Valuation and the Safe Harbor Election
Determining the fair market value of a partnership profits interest is often difficult. Thus, the proposed regulations provide a “Safe Harbor Election” that may be made by the partnership and its partners to value the partnership interest at its “liquidation value,” which for a true profits interest would generally be equal to zero.
So long as the partnership interest received does not entitle the recipient to any distribution if the partnership’s assets were sold at fair market value and the partnership was liquidated immediately after the grant of the interest, a Safe Harbor Election would ensure that the issuance of the partnership interest would not result in any income recognition to the recipient. Without the Safe Harbor Election, it may be possible for the IRS to argue that the partnership profits interest has some value and that the recipient must include this amount in gross income.
In order to be eligible for the Safe Harbor Election, several requirements must be satisfied: (1) the partnership and all of its partners must consent to make the Safe Harbor Election, either in the partnership agreement or other document signed by all of the partners; (2) the election must be filed with the IRS; and (3) no partner or the partnership may report income or fail to file information reports in a manner inconsistent with the election. Moreover, the Safe Harbor Election will not apply if the partnership interest is sold or disposed of within two years of the date of receipt, the interest is in a publicly traded partnership, or the interest is in a partnership with a substantially certain and predictable stream of income (these limitations are similar to those contained in Revenue Procedures 93-27 and 2001-43). Finally, unlike current law which permits the services for which the partnership interest is issued to be to, or for, the benefit of the partnership, the Safe Harbor Election requires that the services be rendered directly to the partnership.

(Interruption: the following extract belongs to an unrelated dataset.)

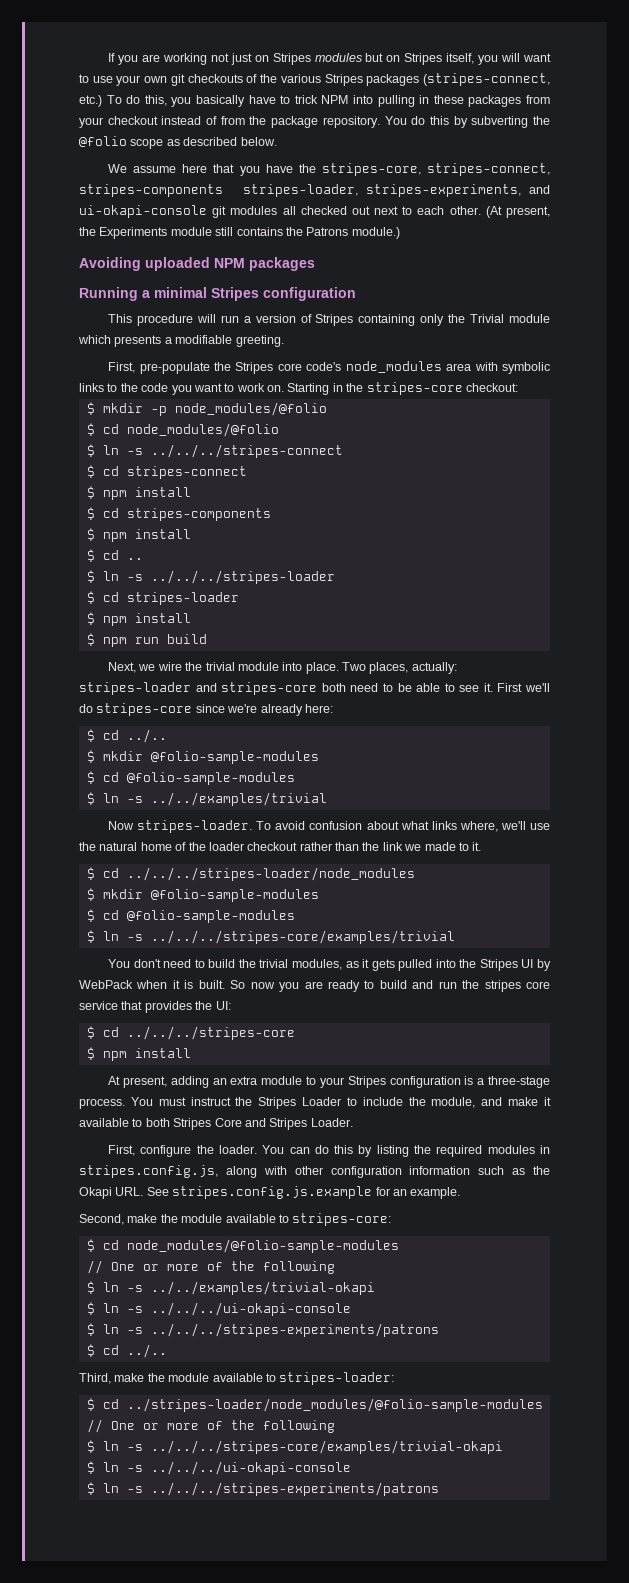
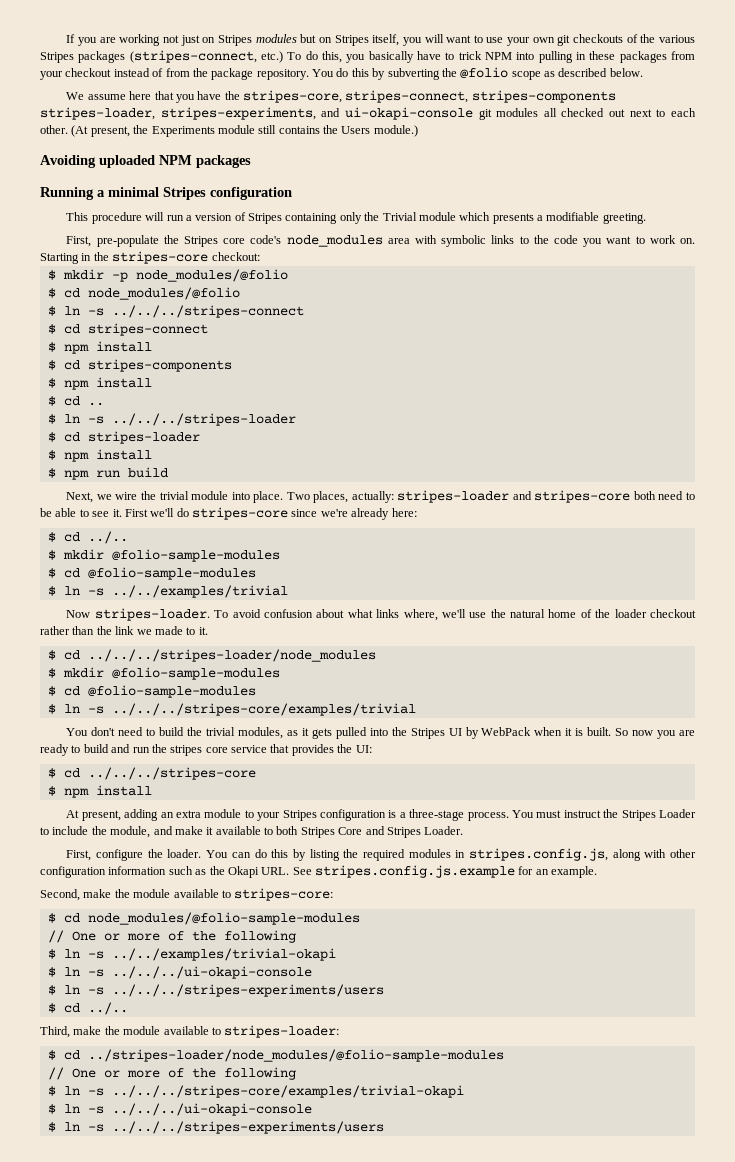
[306,227,349,236] Patrons -> [341,126,371,134] Users
[150,1323,439,1337] ../../../stripes-experiments/patrons -> [111,984,384,997] ../../../stripes-experiments/users
[150,1482,439,1496] ../../../stripes-experiments/patrons -> [111,1121,384,1134] ../../../stripes-experiments/users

The procedural requirements of the Safe Harbor Election will not always be easy to meet and in some cases satisfaction may not be possible. In addition, the tax consequences of the Safe Harbor Election will not always be favorable and can be administratively burdensome. Thus, careful consideration of the consequences is recommended before making the election. Nevertheless, under the proposed regulations, if the partnership does not qualify for or decides not to make the Safe Harbor Election, it will be required to value partnership interests each time an interest is granted or vests.
What To Do Now
As currently contemplated, the proposed regulations would only apply to post-effective date grants of interests in existing partnerships. In light of the significant shift in approach to the taxation of partnership profits interests, as well as the IRS’s acknowledgment that additional issues still need to be addressed, it can be assumed that the final regulations will differ somewhat from the proposed version. Nevertheless, it is advisable for partners and partnerships to prepare for future compliance by examining the manner in which they compensate service providers. For instance, in new partnership agreements, partners should consider including a provision requiring all partners to consent to and to provide any required information in connection with any tax elections, forfeiture allocations, or other matters that are necessary or desirable under the final rules. With respect to existing partnership agreements that are otherwise being amended, partners should consider inserting a similar provision.